Mais de 700 jovens que estavam detidos na prisão de Ghwayran que militantes do autoproclamado Estado Islâmico atacaram. Milhares de jihadistas estavam ali detidos e são agora acusados de usar os rapazes como escudo humano

Terroristas do autoproclamado Estado Islâmico atacaram uma prisão síria onde estão detidos milhares de jihadistas, na passada sexta-feira. Na tentativa de fuga da prisão, os jihadistas ali detidos utilizaram centenas de adolescentes, também eles detidos, como escudo humano.

De acordo com as Forças Democráticas Sírias, lideradas pelo exército curdo, mais de 700 rapazes, alguns deles com 12 anos apenas, foram usados como escudo no cerco à prisão de Ghwayran, em Hasakah, no norte da Síria, quando os prisioneiros do Estado Islâmico se esconderam num dormitório para evitar o ataque das forças curdas. A mesma fonte avança que há vários adolescentes feridos ou mortos. 

Segundo o The Guardian, a organização Save the Children, que apoiou os prisioneiros nos últimos três anos, pediu esforços renovados para repatriar os rapazes, muitos dos quais são de fora da Síria e foram detidos durante a ascensão e queda do chamado califado como crianças dos membros do Estado Islâmico.

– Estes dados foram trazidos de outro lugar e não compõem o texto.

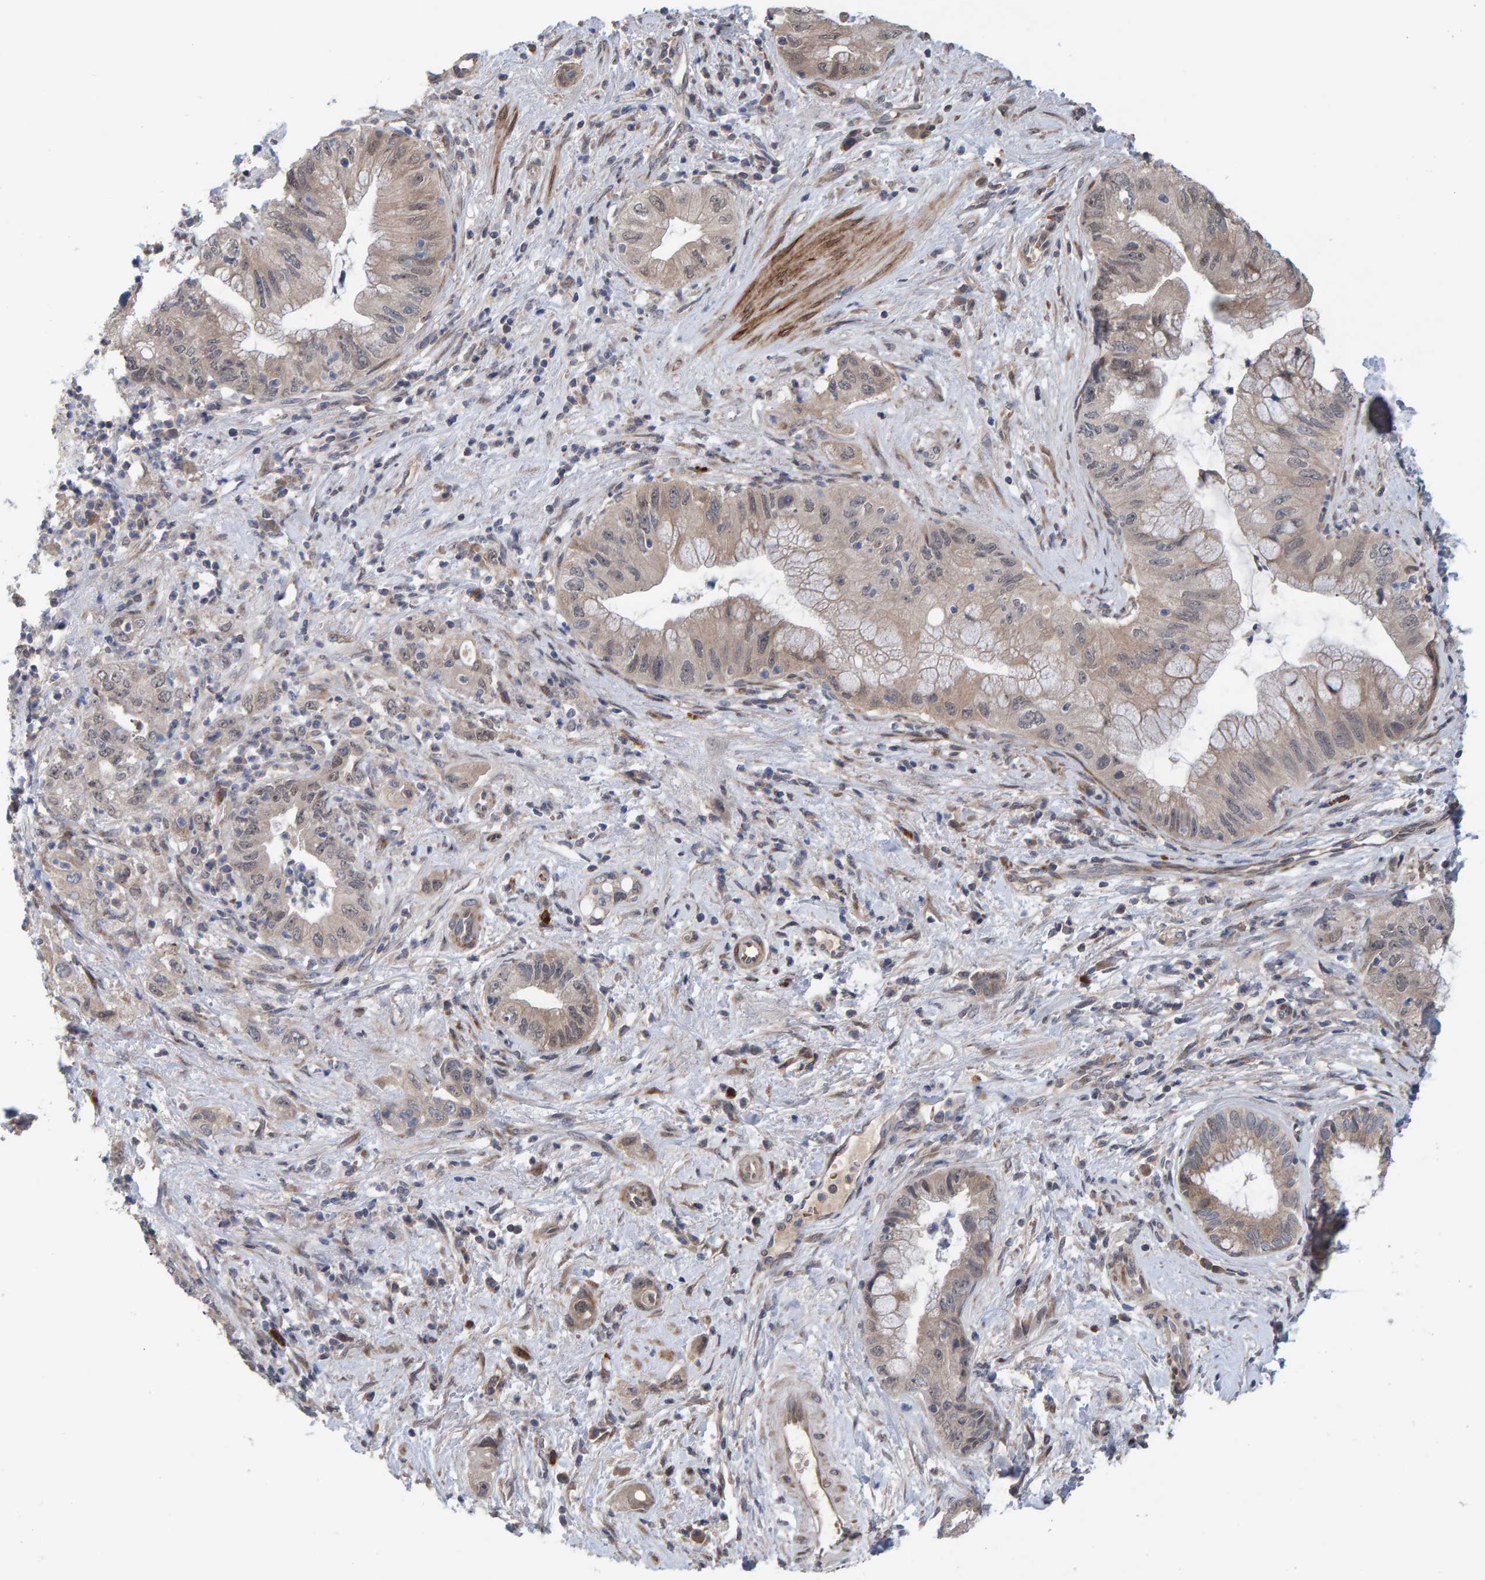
{"staining": {"intensity": "weak", "quantity": ">75%", "location": "cytoplasmic/membranous,nuclear"}, "tissue": "pancreatic cancer", "cell_type": "Tumor cells", "image_type": "cancer", "snomed": [{"axis": "morphology", "description": "Adenocarcinoma, NOS"}, {"axis": "topography", "description": "Pancreas"}], "caption": "This image exhibits immunohistochemistry (IHC) staining of adenocarcinoma (pancreatic), with low weak cytoplasmic/membranous and nuclear expression in about >75% of tumor cells.", "gene": "MFSD6L", "patient": {"sex": "female", "age": 73}}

“O que estamos a ouvir da prisão de Ghwayran é realmente perturbador. Os relatos de que crianças foram mortas ou feridas são trágicos e escandalosos. A responsabilidade por qualquer coisa que aconteça a estas crianças recai nas mãos dos governos internacionais que pensaram que podiam simplesmente abandonar as suas crianças na Síria. O risco de morte ou ferimento está diretamente ligado com a recusa desses governos em levar as crianças para casa. Todas as crianças estrangeiras devem ser repatriadas - com as suas famílias - sem mais demoras. A comunidade internacional não pode ter o sangue de nenhuma dessas crianças nas mãos”, afirmou a diretora da organização Save the Children na Síria, Sonia Khush.

Segundo o Observatório Sírio dos Direitos Humanos, vários presos terão conseguido escapar.

Muitos dos adolescentes detidos teriam sido convocados para as fileiras dos chamados “Filhos do Califado”, um exército infantil usado pelos líderes do Estado Islâmico como "carne para canhão" ou como terroristas que poderiam se infiltrar mais facilmente nas áreas civis. 

A prisão onde aconteceu o ataque é uma das maiores prisões onde estão militantes do grupo terrorista, mais de 12.000, de 50 nacionalidades, havendo muitos franceses e tunisinos, de acordo com as autoridades curdas. 

O ataque causou ainda 18 vítimas mortais entre os militares curdos e guardas prisionais e cerca de 40 mortos entre os jihadistas, a maioria na sequência dos confrontos que se seguiram dentro da prisão.

O Observatório Sírio diz que este ataque é o maior desde que foi anunciado o fim do califado, em março de 2019.